Sowparnika presented the paper, “Contesting Tradition: What is Visible and Valuable through Iconic Replication” in the 2016 AAA conference in a panel she co-organizes called “Value(s) and Replication: Evidence-Based Ethnography.” Her paper was about the iconic transactions between government museums in India, handicraft corporations that market replications of antique art, and living sculptors who create the replicas whole claiming a genealogical connection with medieval artisan communities. The South Indian bronze is a culturally significant heritage artifact for the Indian national consciousness with a history that begins in the 8th century. Various governmental museums and cultural organizations have utilized it to index India’s precolonial traditions. The Indian museums promote a narrative of tradition that is securely placed in the past by positioning bronzes as “archaeological” artifacts, cutting off living sculptors from accessing them.
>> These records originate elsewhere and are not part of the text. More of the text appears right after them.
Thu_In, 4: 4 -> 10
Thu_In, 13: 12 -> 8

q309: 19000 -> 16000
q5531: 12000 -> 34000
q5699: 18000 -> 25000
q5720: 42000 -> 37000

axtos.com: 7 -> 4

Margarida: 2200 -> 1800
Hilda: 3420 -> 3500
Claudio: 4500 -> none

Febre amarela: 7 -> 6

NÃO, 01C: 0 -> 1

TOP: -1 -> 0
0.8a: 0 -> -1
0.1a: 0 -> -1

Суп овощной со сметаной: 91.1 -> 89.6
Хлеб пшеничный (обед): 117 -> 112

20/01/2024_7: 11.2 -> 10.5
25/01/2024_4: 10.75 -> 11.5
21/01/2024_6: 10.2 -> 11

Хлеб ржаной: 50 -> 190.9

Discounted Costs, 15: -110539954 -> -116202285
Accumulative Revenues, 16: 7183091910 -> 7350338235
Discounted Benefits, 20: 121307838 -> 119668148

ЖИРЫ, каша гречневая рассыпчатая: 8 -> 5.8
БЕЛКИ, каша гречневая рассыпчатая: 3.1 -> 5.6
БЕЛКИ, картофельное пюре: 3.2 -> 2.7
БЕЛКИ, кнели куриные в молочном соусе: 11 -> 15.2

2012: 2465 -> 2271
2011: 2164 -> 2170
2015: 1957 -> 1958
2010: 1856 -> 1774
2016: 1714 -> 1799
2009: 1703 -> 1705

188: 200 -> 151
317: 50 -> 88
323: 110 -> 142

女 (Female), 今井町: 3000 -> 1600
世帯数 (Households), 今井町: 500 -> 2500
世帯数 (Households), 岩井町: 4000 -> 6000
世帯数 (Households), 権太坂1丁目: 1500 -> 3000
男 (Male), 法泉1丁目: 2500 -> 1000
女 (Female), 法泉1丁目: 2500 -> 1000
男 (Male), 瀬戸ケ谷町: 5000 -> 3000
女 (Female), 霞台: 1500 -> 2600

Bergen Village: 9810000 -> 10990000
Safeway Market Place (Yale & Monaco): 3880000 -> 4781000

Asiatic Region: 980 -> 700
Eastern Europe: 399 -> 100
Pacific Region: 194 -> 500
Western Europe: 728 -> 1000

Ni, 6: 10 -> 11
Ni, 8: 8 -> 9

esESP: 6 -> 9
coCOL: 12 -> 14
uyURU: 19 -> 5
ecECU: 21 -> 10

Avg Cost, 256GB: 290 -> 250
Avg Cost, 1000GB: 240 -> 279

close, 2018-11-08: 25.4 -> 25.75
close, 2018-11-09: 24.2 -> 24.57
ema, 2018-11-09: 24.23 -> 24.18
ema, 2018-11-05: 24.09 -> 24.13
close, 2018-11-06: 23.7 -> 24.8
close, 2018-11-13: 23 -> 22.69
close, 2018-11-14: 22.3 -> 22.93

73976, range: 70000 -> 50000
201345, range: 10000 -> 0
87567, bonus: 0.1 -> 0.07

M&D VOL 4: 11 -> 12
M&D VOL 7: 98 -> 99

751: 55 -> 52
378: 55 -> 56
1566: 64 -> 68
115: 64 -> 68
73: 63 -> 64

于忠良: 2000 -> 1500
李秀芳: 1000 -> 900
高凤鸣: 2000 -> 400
These sculptors residing in the Tamil town, Swamimalai, are an occupational community of artisans, some of whom trace their genealogical and caste lineage to the medieval bronzecasters who made the museum bronzes. Taking advantage of the economically thriving handicraft sector, the Swamimalai sculptors produce contemporary replicas of the antique bronzes and sell them as artistic and ethnic collectible objects, although the historical purpose of these idols has been to serve as deities in temples. Sowparnika’s paper examined the inherent contradictions of the government apparatus in its attempts to define “tradition” and the response from a traditional artisan community struggling to reclaim ownership over the same through the act of replication. Using Marx (1977) and Strathern’s (1990) notions of value as the visible, her paper used ethnographic evidence to showcase how museums circumscribe historical artifacts within their hegemonic narratives. She argued that bronzecasters make themselves visible (and valuable) through objectifying their labor by creating iconic links (Peirce 1932) with antique bronzes and thereby claiming a relationship with the medieval artisans and their bronzes.